With courage and the determination to look only on the bright side of things, almost any domestic drawback can be lived down.
But the real point, as he instantly recognised, was whether in the changed condition of circumstances Sylvia would consent to marry him. Might she not, after the experiences of that abominable dinner of his the night before, connect him in some way with her poor father's transformation? She might even suspect him of employing this means of compelling the Professor to renew their engagement; and, indeed, Horace was by no means certain himself that the Jinnee might not have acted from some muddle-headed motive of this kind. It was likely enough that the Professor, after learning the truth, should have refused to allow his daughter to marry the protégé of so dubious a patron, and that Fakrash had then resorted to pressure.
In any case, Ventimore knew Sylvia well enough to feel sure that pride would steel her heart against him so long as this obstacle remained.
It would be unseemly to set down here all that Horace said and thought of the person who had brought all this upon them, but after some wild and futile raving he became calm enough to recognise that his proper place was by Sylvia's side.
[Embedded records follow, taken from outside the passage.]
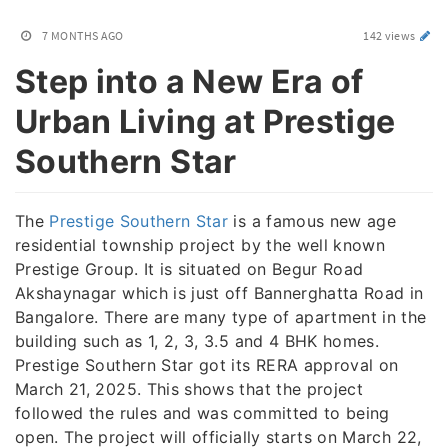
7 MONTHS AGO
142 views
Step into a New Era of
Urban Living at Prestige
Southern Star
The
Prestige Southern Star
is a famous new age
residential township project by the well known
Prestige Group. It is situated on Begur Road
Akshaynagar which is just off Bannerghatta Road in
Bangalore. There are many type of apartment in the
building such as 1, 2, 3, 3.5 and 4 BHK homes.
Prestige Southern Star got its RERA approval on
March 21, 2025. This shows that the project
followed the rules and was committed to being
open. The project will officially starts on March 22,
Perhaps he ought to have told her at first, and then she would have been less unprepared for this—and yet how could he trouble her mind so long as he could cling to the hope that the Jinnee would cease to interfere?
But now he could be silent no longer; naturally the prospect of calling at Cottesmore Gardens just then was anything but agreeable, but he felt it would be cowardly to keep away.
Besides, he could cheer them up; he could bring with him a message of hope. No doubt they believed that the Professor's transformation would be permanent—a harrowing prospect for so united a family; but, fortunately, Horace would be able to reassure them on this point.
Fakrash had always revoked his previous performances as soon as he could be brought to understand their fatuity—and Ventimore would take good care that he revoked this.
Nevertheless, it was with a sinking heart and an unsteady hand that he pulled the visitors' bell at the Futvoyes' house that afternoon, for he neither knew in what state he should find that afflicted family, nor how they would regard his intrusion at such a time.